NEW YORK (GenomeWeb) – Molecular diagnostics firm Transgenomic today reported a sharp drop of 69 percent in first quarter sales reflecting the phasing of contracts due to client sample availability issues, but said that this effect is expected to be "transitory."

For the three-month period ended March 31, Transgenomics' net sales fell to $236,000 from $750,000 the year before. However, the company said it expects the effect causing the drop to be transitory.

"We see this as a temporary lull in our revenues as the sample volume is expected to pick up in the remainder of the year and as our cancer CLIA testing and ICE-COLD PCR kits sales … begin to ramp up," Transgenomic President and CEO Paul Kinnon said during a conference call with analysts after the release of the results. 

The firm's net loss in the quarter narrowed to $3.3 million, or $.16 per share, from $3.4 million, or $.36 per share, a year earlier. 

R&D spending in the quarter fell 40 percent to $270,000 from $451,000, while SG&A costs dipped 6 percent to $1.7 million from $1.8 million.

Contributing to the overall decrease in expenses was Transgenomics' move to shutter its New Haven, Connecticut-based patient testing laboratory earlier this year as part of the company's nearly completed refocusing onto ICE-COLD PCR. 

Since first acquiring the rights to the technology in 2009, Transgenomic has been steadily shedding its other assets, divesting its Surveyor nuclease technology in 2014, its ion chromatography business in September, and its genetic assays and platforms unit in December. 

"Exiting these low-growth, money-losing legacy has … substantially reduced our burn rate," Kinnon noted, adding that suspending operations at the Connecticut lab has "allowed us to reduce the operating expense of the company significantly, resulting in savings of over $1 million a month while enabling us to focus on cancer testing at our CLIA laboratory in Nebraska."

At the end of the first quarter, Transgenomic had $222,000 in cash and cash equivalents.

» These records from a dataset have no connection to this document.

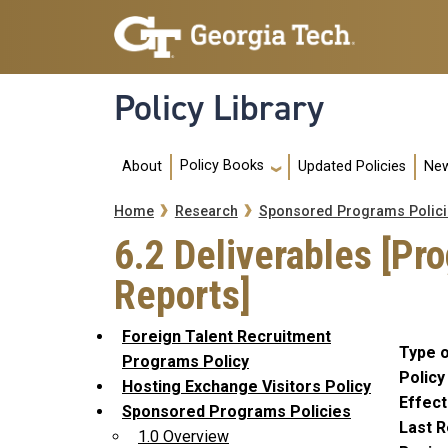
Skip to main navigation
Skip to main content
Policy Library
Main navigation
Policy Books
About
Updated Policies
New
Breadcrumb
Home
Research
Sponsored Programs Polici
6.2 Deliverables [Pr
Reports]
Foreign Talent Recruitment
Type o
Programs Policy
Policy
Hosting Exchange Visitors Policy
Effect
Sponsored Programs Policies
Last R
1.0 Overview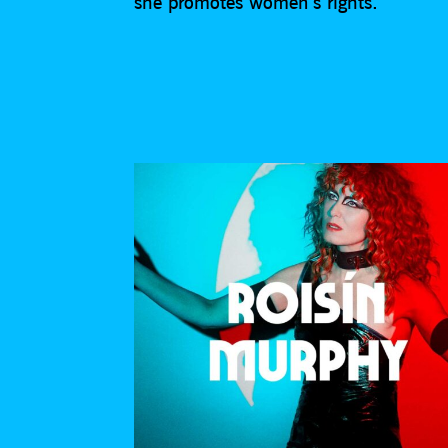
she promotes women’s rights.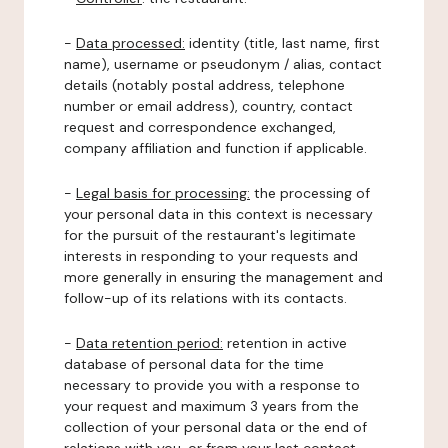
-
Data processed:
identity (title, last name, first
name), username or pseudonym / alias, contact
details (notably postal address, telephone
number or email address), country, contact
request and correspondence exchanged,
company affiliation and function if applicable.
-
Legal basis for processing:
the processing of
your personal data in this context is necessary
for the pursuit of the restaurant's legitimate
interests in responding to your requests and
more generally in ensuring the management and
follow-up of its relations with its contacts.
-
Data retention period:
retention in active
database of personal data for the time
necessary to provide you with a response to
your request and maximum 3 years from the
collection of your personal data or the end of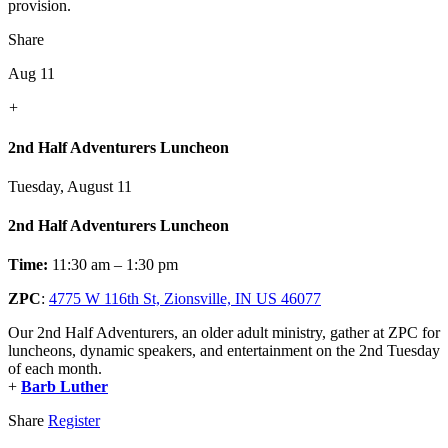
provision.
Share
Aug 11
+
2nd Half Adventurers Luncheon
Tuesday, August 11
2nd Half Adventurers Luncheon
Time:
11:30 am – 1:30 pm
ZPC
:
4775 W 116th St, Zionsville, IN US 46077
Our 2nd Half Adventurers, an older adult ministry, gather at ZPC for
luncheons, dynamic speakers, and entertainment on the 2nd Tuesday
of each month.
+
Barb Luther
Share
Register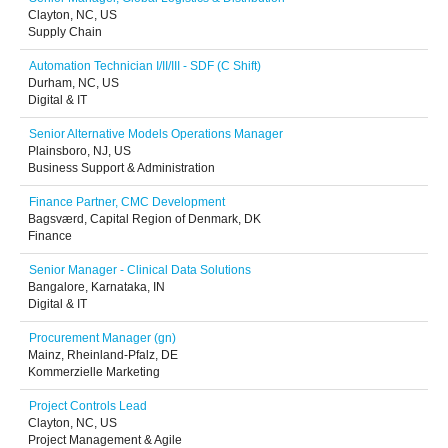
Clayton, NC, US
Supply Chain
Automation Technician I/II/III - SDF (C Shift)
Durham, NC, US
Digital & IT
Senior Alternative Models Operations Manager
Plainsboro, NJ, US
Business Support & Administration
Finance Partner, CMC Development
Bagsværd, Capital Region of Denmark, DK
Finance
Senior Manager - Clinical Data Solutions
Bangalore, Karnataka, IN
Digital & IT
Procurement Manager (gn)
Mainz, Rheinland-Pfalz, DE
Kommerzielle Marketing
Project Controls Lead
Clayton, NC, US
Project Management & Agile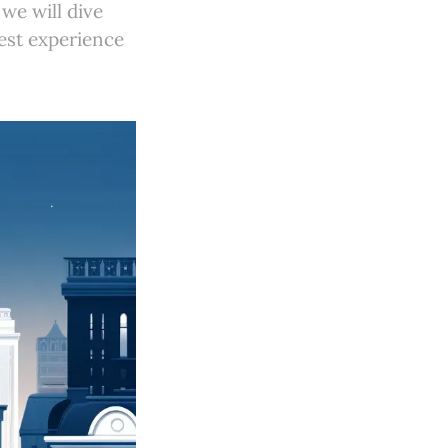
we will dive
best experience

With its attention entirely on ICE-COLD PCR, Transgenomic is aiming to make the technology as widely available as possible, Kinnon said. "In order to achieve this, we will continue our efforts to strategically partner with sequencing platform companies, life science companies, molecular testing labs, and service providers." The firm expects to close its first major partnership deal, as well as an agreement for the US distribution of ICE-COLD PCR kits, before the end of the second quarter, he added.

During early morning trading on the Nasdaq, shares of Transgenomic were down nearly 10 percent to $.54.